[Recorded data]
────────────────────

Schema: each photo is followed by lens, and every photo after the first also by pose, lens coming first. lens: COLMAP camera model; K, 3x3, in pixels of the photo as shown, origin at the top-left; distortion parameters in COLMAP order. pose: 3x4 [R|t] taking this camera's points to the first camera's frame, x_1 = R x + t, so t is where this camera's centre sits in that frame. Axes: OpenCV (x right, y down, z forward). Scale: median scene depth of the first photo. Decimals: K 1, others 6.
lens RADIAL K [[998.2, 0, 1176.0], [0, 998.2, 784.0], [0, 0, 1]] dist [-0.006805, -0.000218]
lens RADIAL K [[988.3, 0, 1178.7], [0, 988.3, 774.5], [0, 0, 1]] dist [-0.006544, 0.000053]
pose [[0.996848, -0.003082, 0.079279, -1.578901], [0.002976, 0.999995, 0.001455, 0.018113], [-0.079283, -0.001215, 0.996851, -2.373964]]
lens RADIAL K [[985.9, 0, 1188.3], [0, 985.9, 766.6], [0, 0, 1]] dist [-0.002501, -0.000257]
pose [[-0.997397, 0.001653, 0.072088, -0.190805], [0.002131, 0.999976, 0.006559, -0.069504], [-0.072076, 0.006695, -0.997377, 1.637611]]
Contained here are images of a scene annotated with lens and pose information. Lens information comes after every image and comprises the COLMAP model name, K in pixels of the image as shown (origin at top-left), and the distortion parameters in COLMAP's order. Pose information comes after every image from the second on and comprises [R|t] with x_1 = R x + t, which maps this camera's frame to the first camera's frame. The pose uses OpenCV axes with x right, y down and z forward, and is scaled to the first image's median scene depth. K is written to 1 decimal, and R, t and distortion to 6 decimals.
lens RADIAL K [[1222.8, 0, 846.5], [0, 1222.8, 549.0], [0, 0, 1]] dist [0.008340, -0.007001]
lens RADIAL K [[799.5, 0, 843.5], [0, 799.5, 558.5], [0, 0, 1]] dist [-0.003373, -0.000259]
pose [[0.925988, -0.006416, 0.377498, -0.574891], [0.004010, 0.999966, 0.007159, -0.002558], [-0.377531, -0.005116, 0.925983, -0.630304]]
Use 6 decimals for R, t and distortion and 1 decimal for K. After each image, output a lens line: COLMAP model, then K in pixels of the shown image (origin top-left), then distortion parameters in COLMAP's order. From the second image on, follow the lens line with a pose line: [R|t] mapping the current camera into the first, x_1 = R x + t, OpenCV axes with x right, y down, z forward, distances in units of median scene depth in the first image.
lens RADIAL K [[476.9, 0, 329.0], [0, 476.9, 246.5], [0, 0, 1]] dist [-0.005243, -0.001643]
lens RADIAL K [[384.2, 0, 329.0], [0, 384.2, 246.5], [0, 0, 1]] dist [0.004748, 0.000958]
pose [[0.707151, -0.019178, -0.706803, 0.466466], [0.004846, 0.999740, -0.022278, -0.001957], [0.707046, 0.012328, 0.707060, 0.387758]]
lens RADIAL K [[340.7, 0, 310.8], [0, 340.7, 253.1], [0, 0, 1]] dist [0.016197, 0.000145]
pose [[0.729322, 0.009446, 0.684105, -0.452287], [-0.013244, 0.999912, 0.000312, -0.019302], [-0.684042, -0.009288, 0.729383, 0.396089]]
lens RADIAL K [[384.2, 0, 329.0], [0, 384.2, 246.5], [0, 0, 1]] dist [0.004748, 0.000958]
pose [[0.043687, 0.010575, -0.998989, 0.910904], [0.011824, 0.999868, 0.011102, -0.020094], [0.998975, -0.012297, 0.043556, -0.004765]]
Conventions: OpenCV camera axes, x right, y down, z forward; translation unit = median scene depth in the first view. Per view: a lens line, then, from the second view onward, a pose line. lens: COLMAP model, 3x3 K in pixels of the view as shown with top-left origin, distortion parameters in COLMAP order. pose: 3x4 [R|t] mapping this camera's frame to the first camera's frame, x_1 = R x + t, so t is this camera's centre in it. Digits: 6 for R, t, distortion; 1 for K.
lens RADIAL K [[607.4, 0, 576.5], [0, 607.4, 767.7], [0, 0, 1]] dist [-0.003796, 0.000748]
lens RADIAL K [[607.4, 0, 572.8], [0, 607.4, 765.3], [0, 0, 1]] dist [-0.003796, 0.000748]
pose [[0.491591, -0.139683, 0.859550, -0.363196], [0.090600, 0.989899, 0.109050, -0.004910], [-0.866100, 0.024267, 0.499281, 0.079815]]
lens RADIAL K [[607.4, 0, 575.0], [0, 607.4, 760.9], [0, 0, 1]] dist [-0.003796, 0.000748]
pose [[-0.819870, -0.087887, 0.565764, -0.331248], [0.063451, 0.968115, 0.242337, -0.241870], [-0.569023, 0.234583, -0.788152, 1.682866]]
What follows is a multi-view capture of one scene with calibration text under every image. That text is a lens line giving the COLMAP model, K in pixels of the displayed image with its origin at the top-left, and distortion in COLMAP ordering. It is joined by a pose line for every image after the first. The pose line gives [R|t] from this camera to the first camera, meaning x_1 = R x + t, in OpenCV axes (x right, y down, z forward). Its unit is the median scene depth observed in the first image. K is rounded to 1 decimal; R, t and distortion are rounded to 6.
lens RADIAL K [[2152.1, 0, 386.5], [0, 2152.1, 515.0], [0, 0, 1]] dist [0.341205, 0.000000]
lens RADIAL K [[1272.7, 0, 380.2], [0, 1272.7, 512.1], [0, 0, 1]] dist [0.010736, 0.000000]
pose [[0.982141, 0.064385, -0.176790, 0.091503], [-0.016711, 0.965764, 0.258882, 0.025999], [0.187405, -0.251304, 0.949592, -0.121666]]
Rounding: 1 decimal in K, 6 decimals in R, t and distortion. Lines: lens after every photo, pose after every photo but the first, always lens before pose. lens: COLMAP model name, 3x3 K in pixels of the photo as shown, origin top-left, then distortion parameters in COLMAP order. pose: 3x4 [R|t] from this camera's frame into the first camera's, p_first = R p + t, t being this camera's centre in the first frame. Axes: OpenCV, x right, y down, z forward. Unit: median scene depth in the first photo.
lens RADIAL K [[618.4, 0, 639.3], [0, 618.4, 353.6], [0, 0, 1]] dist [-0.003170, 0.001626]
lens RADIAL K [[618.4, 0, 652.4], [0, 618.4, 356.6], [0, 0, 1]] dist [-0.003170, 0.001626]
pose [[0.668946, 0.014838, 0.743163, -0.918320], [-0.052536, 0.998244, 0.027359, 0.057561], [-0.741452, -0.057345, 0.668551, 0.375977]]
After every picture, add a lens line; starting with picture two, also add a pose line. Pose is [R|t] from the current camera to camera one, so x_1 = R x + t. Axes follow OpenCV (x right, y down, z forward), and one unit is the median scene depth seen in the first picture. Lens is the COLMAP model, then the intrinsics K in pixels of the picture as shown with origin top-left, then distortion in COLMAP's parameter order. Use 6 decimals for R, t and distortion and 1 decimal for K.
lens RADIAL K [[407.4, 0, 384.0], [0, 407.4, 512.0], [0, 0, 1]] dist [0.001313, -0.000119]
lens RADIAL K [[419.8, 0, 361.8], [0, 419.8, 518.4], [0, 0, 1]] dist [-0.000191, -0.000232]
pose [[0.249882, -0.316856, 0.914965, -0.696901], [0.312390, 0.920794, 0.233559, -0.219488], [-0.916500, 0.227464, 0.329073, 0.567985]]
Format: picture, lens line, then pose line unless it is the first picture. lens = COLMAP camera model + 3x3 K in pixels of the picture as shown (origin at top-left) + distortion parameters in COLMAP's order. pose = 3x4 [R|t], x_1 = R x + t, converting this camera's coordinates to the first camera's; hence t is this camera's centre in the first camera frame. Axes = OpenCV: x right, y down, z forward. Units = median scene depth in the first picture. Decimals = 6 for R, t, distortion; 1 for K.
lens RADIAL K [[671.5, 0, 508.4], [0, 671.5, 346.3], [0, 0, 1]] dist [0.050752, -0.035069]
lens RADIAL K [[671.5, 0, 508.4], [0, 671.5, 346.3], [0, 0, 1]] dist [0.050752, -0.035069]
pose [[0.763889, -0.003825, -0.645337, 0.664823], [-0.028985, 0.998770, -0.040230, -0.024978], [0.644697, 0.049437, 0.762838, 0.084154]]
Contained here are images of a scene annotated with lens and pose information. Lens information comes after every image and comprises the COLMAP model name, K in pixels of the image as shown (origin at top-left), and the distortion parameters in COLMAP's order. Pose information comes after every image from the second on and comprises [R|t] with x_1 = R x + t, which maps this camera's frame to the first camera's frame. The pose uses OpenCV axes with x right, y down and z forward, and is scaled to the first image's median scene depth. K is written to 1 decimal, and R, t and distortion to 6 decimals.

────────────────────

▶ [Exercise directions]: Convert the data from the line containing "After every picture, add" through the line containing "0.227464, 0.329073, 0.567985]]" into a JSON list of strings, one string per line, omitting blank lines.

▶ [Result of the task]:
[
  "After every picture, add a lens line; starting with picture two, also add a pose line. Pose is [R|t] from the current camera to camera one, so x_1 = R x + t. Axes follow OpenCV (x right, y down, z forward), and one unit is the median scene depth seen in the first picture. Lens is the COLMAP model, then the intrinsics K in pixels of the picture as shown with origin top-left, then distortion in COLMAP's parameter order. Use 6 decimals for R, t and distortion and 1 decimal for K.",
  "lens RADIAL K [[407.4, 0, 384.0], [0, 407.4, 512.0], [0, 0, 1]] dist [0.001313, -0.000119]",
  "lens RADIAL K [[419.8, 0, 361.8], [0, 419.8, 518.4], [0, 0, 1]] dist [-0.000191, -0.000232]",
  "pose [[0.249882, -0.316856, 0.914965, -0.696901], [0.312390, 0.920794, 0.233559, -0.219488], [-0.916500, 0.227464, 0.329073, 0.567985]]"
]